At first glance, Kehinde Wiley’s sculpture “Rumors of War” (2019) resembles the archetypal commemorative bronze found in cities across the United States: A male figure on horseback gazing out heroically, his posture an expression of valor and confidence. But unlike most of those ubiquitous statues, the protagonist of this work is Black. His hair is in dreadlocks and he wears a hooded sweatshirt and high-top sneakers. And for many residents of St. Louis’s North Side, it will be one of the few monuments in the area that might resemble them.
This summer, Wiley’s piece will be installed at the new campus of Doorways, a local nonprofit that provides affordable housing to individuals living with HIV/AIDS, in the primarily Black neighborhood of Jeff-Vander-Lou. The work is a long-term loan to the organization from the Gateway Foundation, also based in St. Louis.
Wiley created the bronze as a critical response to a statue of Confederate General JEB Stuart that stood on Monument Avenue in Richmond, Virginia until it was removed in the summer of 2020 amid the Black Lives Matter protests. Measuring about five feet high, the sculpture heading to Missouri is one of nine smaller editions of “Rumors of War” he produced after a large-scale version for New York City’s Times Square in 2019. That monumental piece later traveled to Richmond, where it was placed on Monument Avenue amid the very symbols of white supremacy and racist violence it seeks to dismantle.
“I’m a Black man walking those streets,” the artist told a crowd during the unveiling event at Times Square. “I’m looking up at those things that give me a sense of dread and fear.”
Wiley is known to many as the artist of President Barack Obama’s official portrait and numerous other vibrant, elaborately rendered paintings of Black men. Rumors of War is also the title of his 2005 painting series, which explores the history of equestrian depictions alongside themes of power dynamics and white masculinity.
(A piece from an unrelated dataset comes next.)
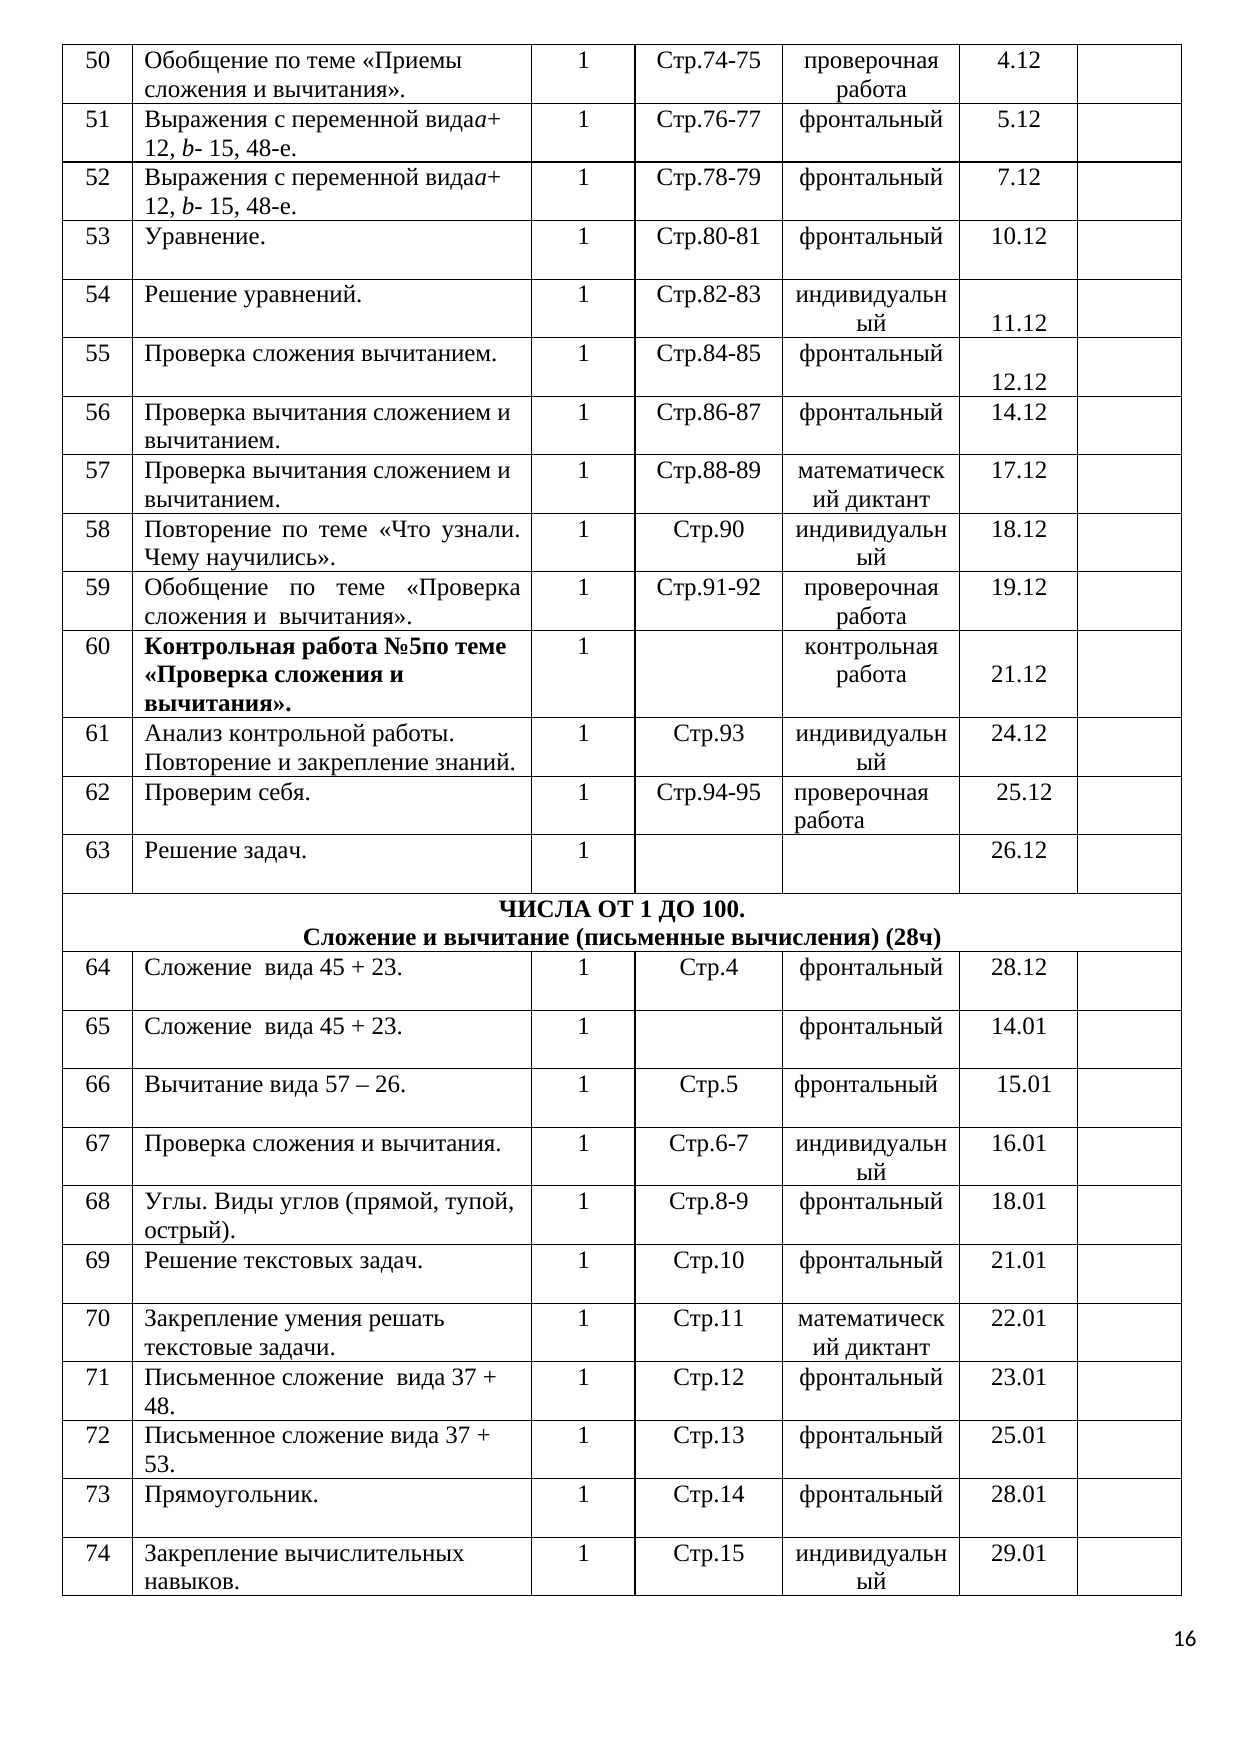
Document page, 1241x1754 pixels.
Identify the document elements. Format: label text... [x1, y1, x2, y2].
The loan of “Rumors of War” to Doorways represents its presence in an area where “public sculpture of any kind, let alone heroic equestrian pieces featuring Black men, is unknown,” a press release from the organization says. The new campus is also close to the site of the racially segregated Pruitt-Igoe housing development, notoriously demolished by the city in the 1970s after two decades of mismanagement and neglect. Opal Jones, CEO of Doorways, told the St. Louis Post-Dispatch that Wiley’s sculpture evokes “empowerment in the face of adversity.”
The nonprofit still hopes to raise an additional $3 to $4 million for the new $35 million campus, according to the Dispatch’s report, funds that will enable the construction of additional housing units for people with mental health or substance abuse conditions.
“The Doorways campus is in a part of St. Louis that has not often had public sculpture, and not of this monumental scale and important content,” Lisa Melandri, executive director of the Contemporary Art Museum in St. Louis and a board member at Gateway Foundation, told Hyperallergic. “It is truly ‘Public Art,’ truly accessible, and it will allow a whole new array of audiences to experience it. We feel so lucky to be able to have the work here.”